Programada para entrar em cartaz em um teatro mais íntimo, que ainda está sem data para reabrir, pois faz parte da cena independente (a mais prejudicada durante a pandemia), apelidada de Off-West End (um equivalente ao Off-Broadway), a produção mantém seu fôlego com ensaios virtuais e a busca de palcos alternativos: “Eu e o autor da peça estamos fazendo as primeiras leituras de modo online, apesar de não pretendermos migrar para o ambiente digital por enquanto. A previsão mais certa é de levá-la ao Festival de Edimburgo, na Escócia, em julho do ano que vem.”
A atriz considera atuar em outro idioma uma experiência sem igual. “É bem mais difícil trazer a memória emocional para um idioma que você não cresceu falando, e a atuação está muito conectada à habilidade do ator de trazer verdade para a interpretação de um texto, um personagem. O inglês é muito distinto do português, pela entonação, pela sonoridade. No começo foi bem mais desafiador. Mas foi uma habilidade aprendida, e fazer amizades e relacionamentos se comunicando em inglês ajuda a criar essas memórias, o que ajuda muito. Hoje sinto que não existe um melhor e um pior, um complementa o outro na minha cabeça”.

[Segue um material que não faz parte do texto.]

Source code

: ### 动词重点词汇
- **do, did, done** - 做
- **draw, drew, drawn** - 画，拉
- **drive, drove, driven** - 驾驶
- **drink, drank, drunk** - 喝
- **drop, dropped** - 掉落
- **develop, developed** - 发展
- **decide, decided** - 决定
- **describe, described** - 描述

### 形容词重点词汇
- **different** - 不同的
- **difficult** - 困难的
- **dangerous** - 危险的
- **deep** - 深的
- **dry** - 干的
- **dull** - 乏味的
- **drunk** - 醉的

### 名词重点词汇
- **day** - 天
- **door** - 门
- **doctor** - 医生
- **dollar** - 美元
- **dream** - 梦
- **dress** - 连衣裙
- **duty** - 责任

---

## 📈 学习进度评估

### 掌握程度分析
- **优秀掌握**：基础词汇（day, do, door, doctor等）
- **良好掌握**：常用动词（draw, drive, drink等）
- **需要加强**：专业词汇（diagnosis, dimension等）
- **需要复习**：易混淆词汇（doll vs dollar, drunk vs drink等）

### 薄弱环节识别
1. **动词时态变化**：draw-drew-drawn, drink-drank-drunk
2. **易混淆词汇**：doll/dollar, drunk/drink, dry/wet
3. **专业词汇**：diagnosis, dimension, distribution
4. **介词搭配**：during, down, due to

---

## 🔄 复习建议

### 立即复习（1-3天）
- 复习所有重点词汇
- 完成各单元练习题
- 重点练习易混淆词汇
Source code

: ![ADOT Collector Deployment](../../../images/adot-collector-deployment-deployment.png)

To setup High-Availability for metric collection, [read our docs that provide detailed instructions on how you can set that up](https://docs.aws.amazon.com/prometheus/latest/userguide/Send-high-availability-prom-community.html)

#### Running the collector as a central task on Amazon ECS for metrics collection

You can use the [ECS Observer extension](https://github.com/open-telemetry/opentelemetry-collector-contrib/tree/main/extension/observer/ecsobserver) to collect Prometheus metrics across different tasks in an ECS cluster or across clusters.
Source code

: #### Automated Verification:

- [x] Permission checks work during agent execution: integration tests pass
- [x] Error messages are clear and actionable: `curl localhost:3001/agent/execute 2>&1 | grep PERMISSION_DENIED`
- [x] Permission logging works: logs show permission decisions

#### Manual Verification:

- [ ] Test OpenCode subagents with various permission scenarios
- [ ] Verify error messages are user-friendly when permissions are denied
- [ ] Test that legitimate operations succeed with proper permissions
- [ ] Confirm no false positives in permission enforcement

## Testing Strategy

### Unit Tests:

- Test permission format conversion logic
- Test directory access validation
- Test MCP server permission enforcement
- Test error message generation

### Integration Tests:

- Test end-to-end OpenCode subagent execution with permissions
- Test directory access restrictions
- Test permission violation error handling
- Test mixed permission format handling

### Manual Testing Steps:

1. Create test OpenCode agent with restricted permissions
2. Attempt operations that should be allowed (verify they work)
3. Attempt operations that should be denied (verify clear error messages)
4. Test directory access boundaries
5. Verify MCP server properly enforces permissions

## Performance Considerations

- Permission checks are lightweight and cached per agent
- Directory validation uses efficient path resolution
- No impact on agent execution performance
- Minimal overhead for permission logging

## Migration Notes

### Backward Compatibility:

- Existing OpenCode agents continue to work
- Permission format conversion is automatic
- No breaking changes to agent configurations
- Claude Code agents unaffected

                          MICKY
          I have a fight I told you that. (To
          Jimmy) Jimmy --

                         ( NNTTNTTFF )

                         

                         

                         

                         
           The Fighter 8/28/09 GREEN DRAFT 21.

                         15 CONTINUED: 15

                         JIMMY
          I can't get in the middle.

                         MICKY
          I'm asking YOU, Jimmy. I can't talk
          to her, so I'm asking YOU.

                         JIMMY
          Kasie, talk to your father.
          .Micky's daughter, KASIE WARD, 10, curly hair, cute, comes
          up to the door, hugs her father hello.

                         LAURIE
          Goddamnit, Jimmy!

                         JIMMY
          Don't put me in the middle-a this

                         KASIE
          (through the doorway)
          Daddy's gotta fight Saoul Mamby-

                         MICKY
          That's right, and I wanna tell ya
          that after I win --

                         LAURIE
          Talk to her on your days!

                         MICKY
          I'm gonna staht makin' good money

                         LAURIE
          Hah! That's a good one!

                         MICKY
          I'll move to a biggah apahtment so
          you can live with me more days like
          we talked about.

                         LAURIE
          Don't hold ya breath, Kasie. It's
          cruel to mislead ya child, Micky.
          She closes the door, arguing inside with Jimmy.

Gabriela também falou sobre como ficou o psicológico durante o isolamento em terra estrangeira, a desafiante distância da família, além de revelar suas impressões sobre o mundo pós-pandemia e um antigo sonho profissional: “Falo com a minha família por vídeo, pelo menos uma ou duas vezes por semana, e por mensagem todos os dias. Tenho eles bem próximos de mim. Estão todos isolados no interior, trabalhando de casa e tomando os devidos cuidados. Para mim, não tem como voltar para o que era o pré-pandemia após viver o isolamento. Eu senti bem forte a diferença, passei três meses sozinha aqui e o comportamento mais fechado das pessoas inglesas só se intensificou. Vamos ter que reaprender a conviver em sociedade. Sobre o Brasil, eu voltaria na hora por um projeto que me inspirasse! Sinto muita falta da comida e do calor também (risos). Adoraria fazer novelas, especialmente algo de época. Para um ator brasileiro, estar em uma novela é um dos maiores prestígios que se pode ter”, comenta. A rotina em Londres se divide ainda em “refinar meu currículo artístico, e também aproveitar e assistir as produções e peças locais. Estava cantando ao vivo em um wine bar antes da pandemia, era algo que me trazia muito prazer e espero voltar quando acabar”.
Pretende continuar trilhando a carreira internacional? Aonde deseja chegar? “Com certeza, principalmente depois de ter um gostinho de como é ter uma carreira internacional. Adoraria trabalhar em um país hispânico, em Portugal… Tem diretores que admiro muito, Wes Anderson, Tim Burton, Sam Mendes, além de muitos atores que me inspiraram, com quem eu amaria ter projetos. Claro que também quero fazer coisas no Brasil, poder voltar e fazer um intercâmbio de aprendizados entre os países”.
Já sofreu algum preconceito por ser brasileira em Londres? “Não exatamente por ser brasileira, mas por ser estrangeira. No começo é difícil, e qualquer pessoa que morar fora vai sentir. Existe uma diferença cultural, é inegável, e acho que esse foi um fator muito maior do que minha nacionalidade em si. Para mim não tem problema, desde que não seja hostil, porque eu também tive estranhamentos culturais com os ingleses. Mas existe sim o preconceito, especialmente com outras etnias que não a minha”, afirma.
Sobre o maior sonho profissional ela revela que “é fazer um filme com o Tim Burton, com os elencos clássicos dele. A estética de Tim Burton é muito característica, foi uma influência muito grande sobre mim quando criança, e depois como atriz. Seria um filme com ele ou participar de um live-action do Corcunda de Notre Dame, que é minha grande paixão”.